> [TAREFAS DO EXERCÍCIO]
(a) Edite o trecho apresentado: reproduza a parte que se inicia com as palavras que contêm "Contextualizando" e se encerra com "casos, declaradamente anticomunista.", substituindo "anomia" por "discrepância".
(b) De acordo com o trecho apresentado, qual ofensiva da guerra do Vietnã, ocorrida em janeiro de 68, é citada?

> [TRECHO APRESENTADO]
Por Armiche Carrillo, via Nossa Política, traduzido por Flávio Herculano
Poucos acontecimentos na história contemporânea provocaram um número tão grande de tentativas de compreensão e explicação. Nas apertadas linhas que seguem, nos propomos ressaltar três das lições que podemos extrair daqueles acontecimentos.
Contextualizando
O capitalismo gera continuamente uma anomia entre o que promete e o que é capaz de cumprir. Assim, os anos anteriores a 68, a fartura econômica parecia assegurar a classe operária, a pequena burguesia e a outras camadas da sociedade com uma satisfação plena das necessidades económicas e culturais. Quando a realidade demonstrou que as ilusões eram em vão e que a única classe beneficiada era a burguesia, a frustação não demorou a aparecer.
Nesse clima, o PCF eurocomunista vai perdendo em grandes passos seu caráter revolucionário e deixa a classe trabalhadora órfã de partido político e que passa a ser ocupado por setores de estudantes, intelectuais da pequena burguesia e de filiações, em muitos casos, declaradamente anticomunista.
No que se diz respeito sobre o cenário internacional, a revolução cubana, a brutal guerra da Argélia e a guerra do Vietnã, particularmente a ofensiva do Tet em janeiro de 68, são cada vez mais espelhos potentes sobre os reflexos da verdadeira natureza do capitalismo e servem de inspiração a um número cada vez maior de pessoas.

> [DADOS FORNECIDOS]

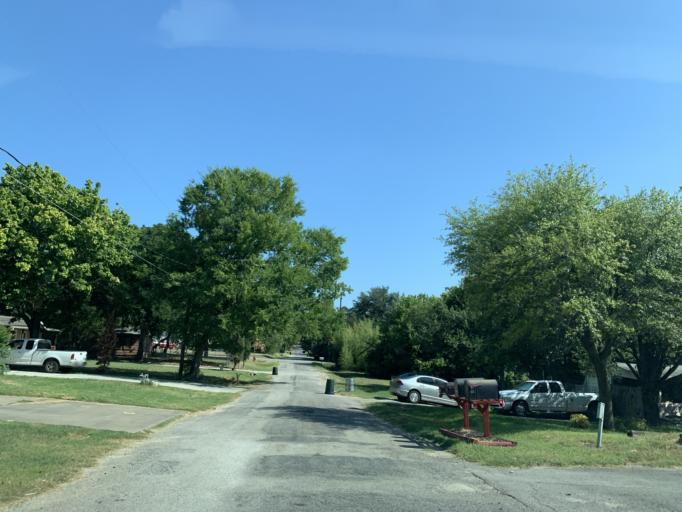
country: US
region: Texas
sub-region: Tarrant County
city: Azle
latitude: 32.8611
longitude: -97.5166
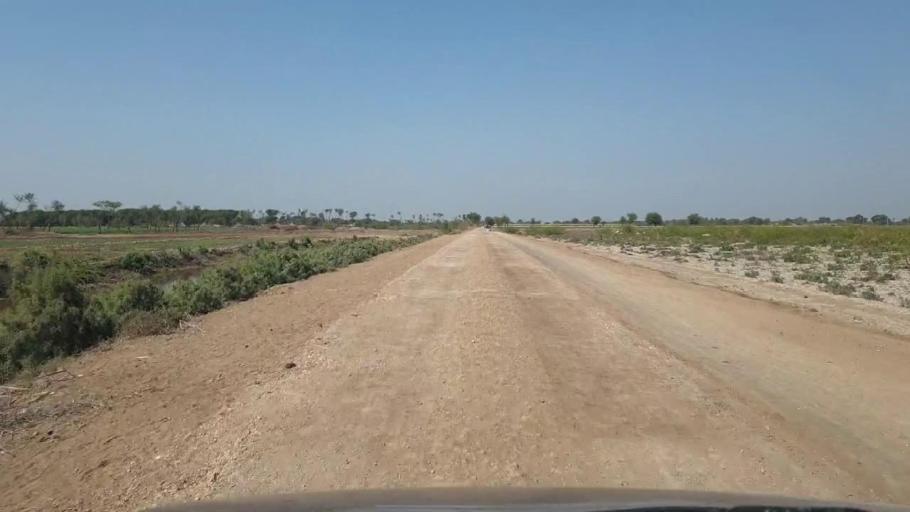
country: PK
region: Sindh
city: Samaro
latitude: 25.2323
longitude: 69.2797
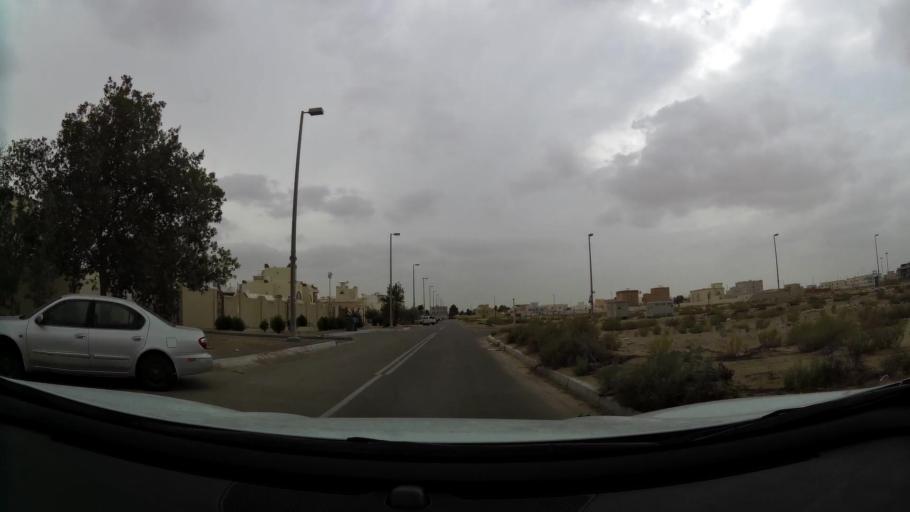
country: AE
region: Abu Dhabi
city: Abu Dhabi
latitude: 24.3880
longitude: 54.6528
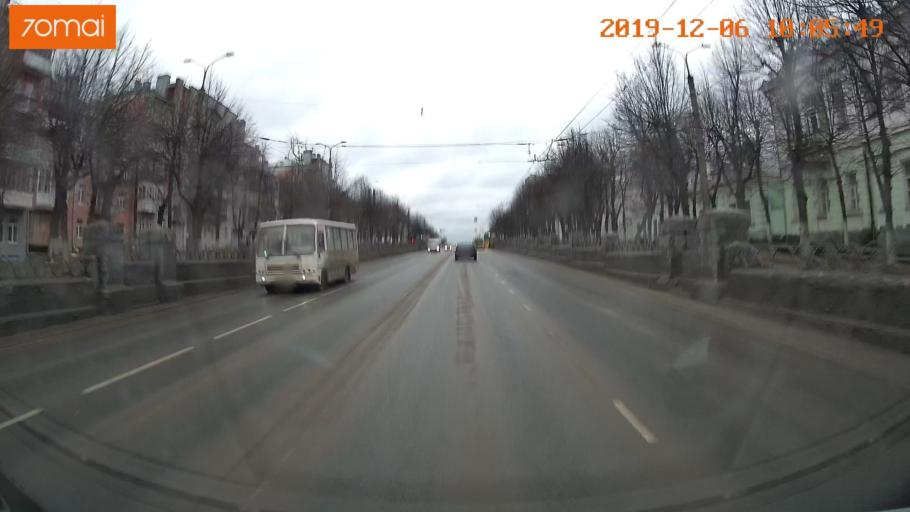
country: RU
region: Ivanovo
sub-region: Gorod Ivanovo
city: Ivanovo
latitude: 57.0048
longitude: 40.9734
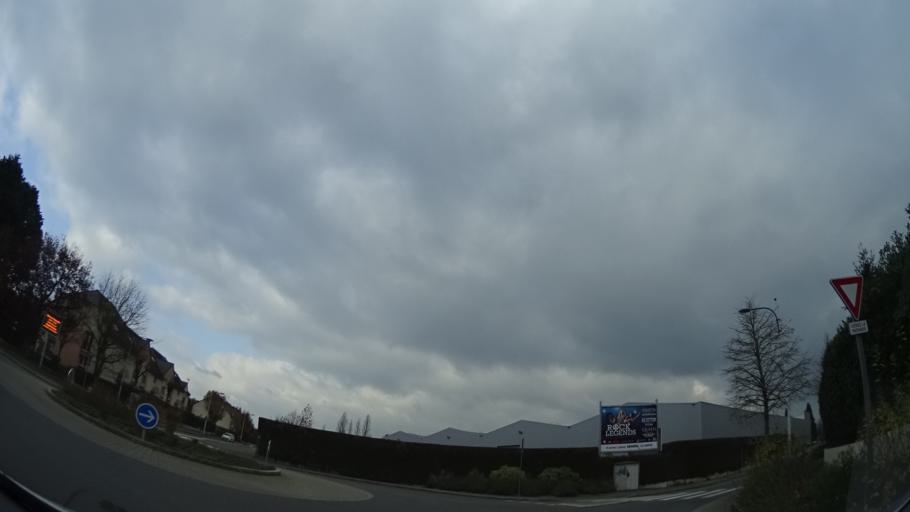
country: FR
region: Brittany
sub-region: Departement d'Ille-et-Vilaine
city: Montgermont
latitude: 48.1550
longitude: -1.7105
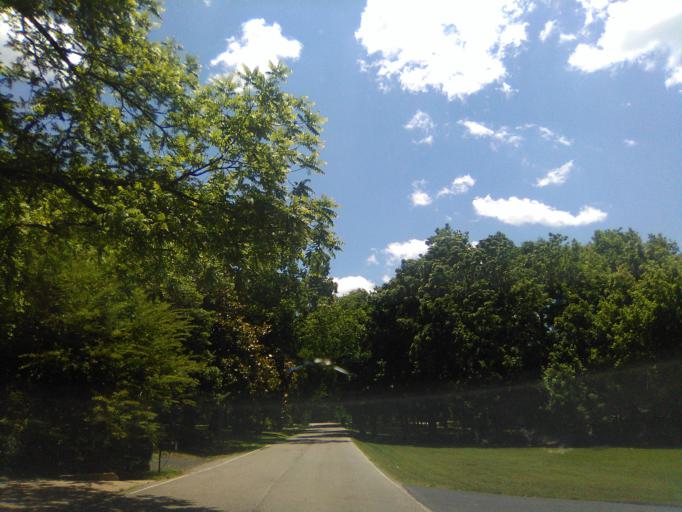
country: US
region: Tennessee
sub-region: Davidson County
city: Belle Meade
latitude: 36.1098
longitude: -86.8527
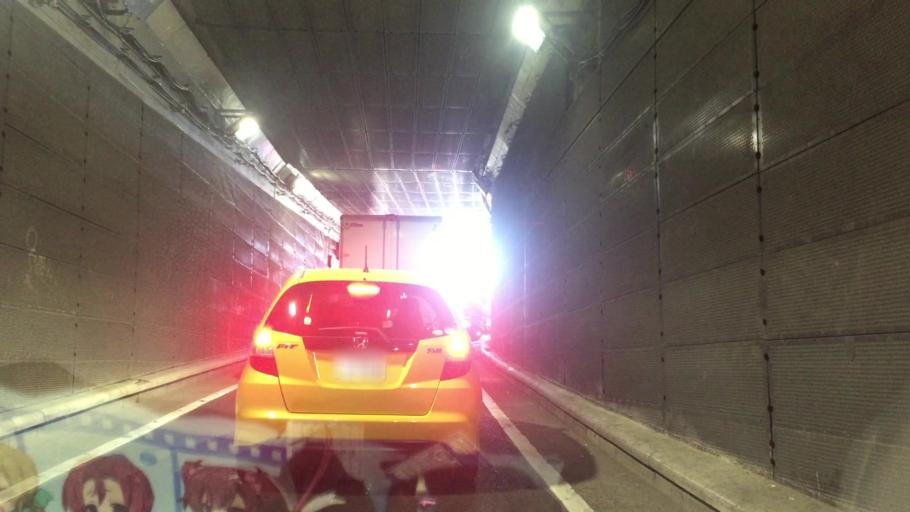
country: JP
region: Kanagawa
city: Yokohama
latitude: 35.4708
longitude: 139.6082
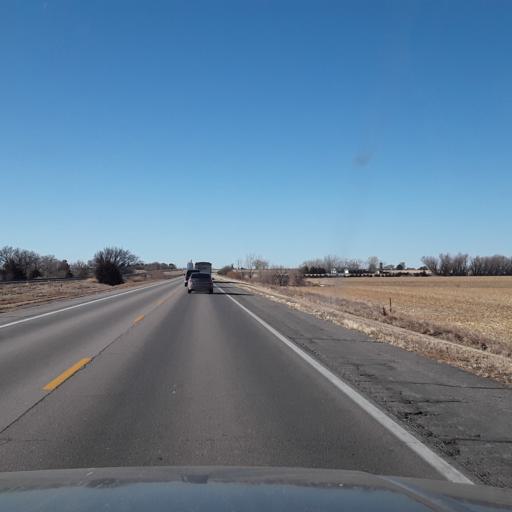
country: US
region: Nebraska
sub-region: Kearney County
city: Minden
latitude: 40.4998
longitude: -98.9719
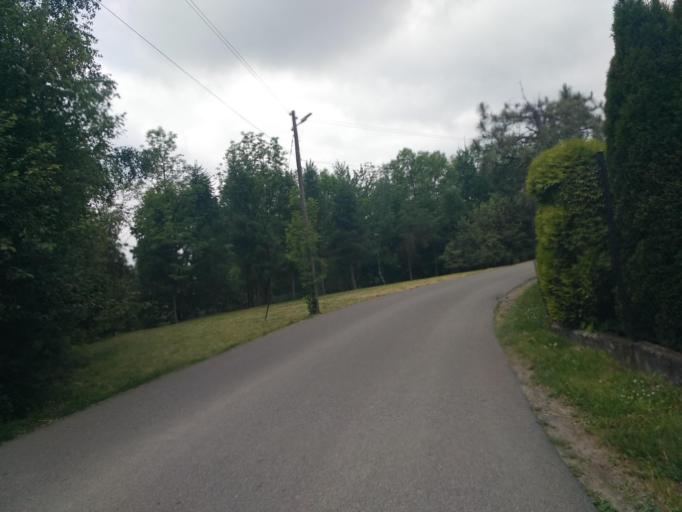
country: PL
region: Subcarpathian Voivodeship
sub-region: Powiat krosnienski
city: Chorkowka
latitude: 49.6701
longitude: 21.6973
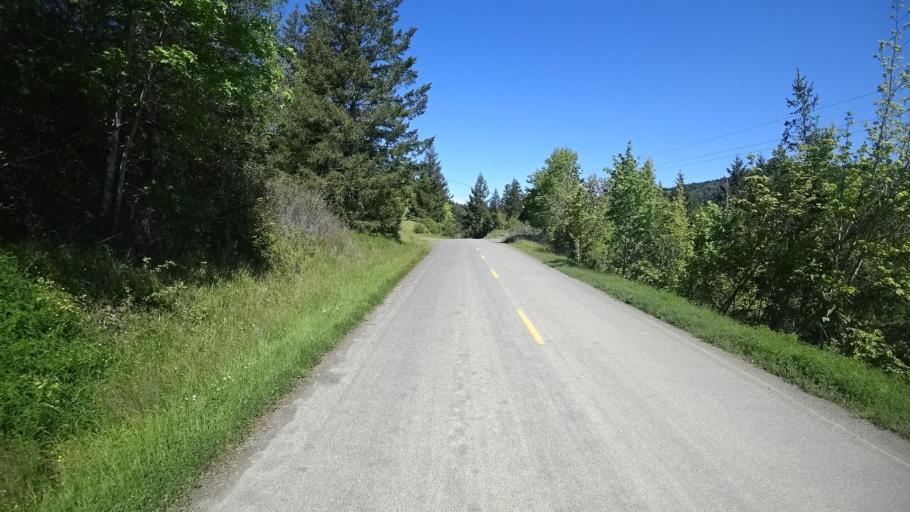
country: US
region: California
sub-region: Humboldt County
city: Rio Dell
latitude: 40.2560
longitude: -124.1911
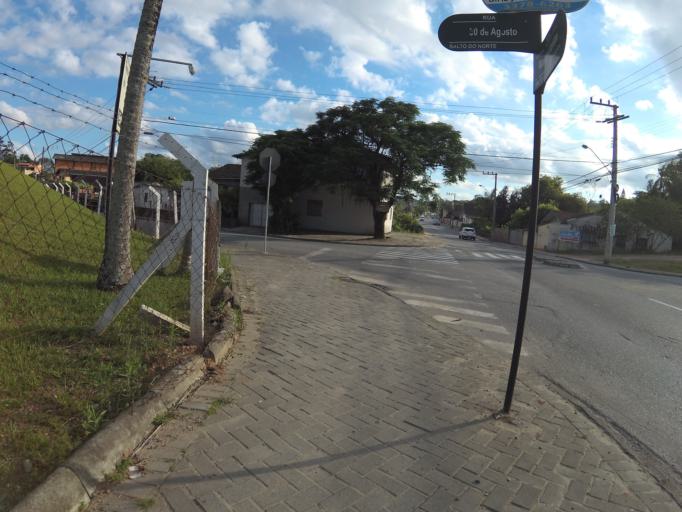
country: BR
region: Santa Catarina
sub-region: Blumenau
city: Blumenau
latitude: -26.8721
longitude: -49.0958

> [SOLUÇÕES DAS TAREFAS]
(a)
Contextualizando
O capitalismo gera continuamente uma discrepância entre o que promete e o que é capaz de cumprir. Assim, os anos anteriores a 68, a fartura econômica parecia assegurar a classe operária, a pequena burguesia e a outras camadas da sociedade com uma satisfação plena das necessidades económicas e culturais. Quando a realidade demonstrou que as ilusões eram em vão e que a única classe beneficiada era a burguesia, a frustação não demorou a aparecer.
Nesse clima, o PCF eurocomunista vai perdendo em grandes passos seu caráter revolucionário e deixa a classe trabalhadora órfã de partido político e que passa a ser ocupado por setores de estudantes, intelectuais da pequena burguesia e de filiações, em muitos casos, declaradamente anticomunista.

(b) A ofensiva do Tet.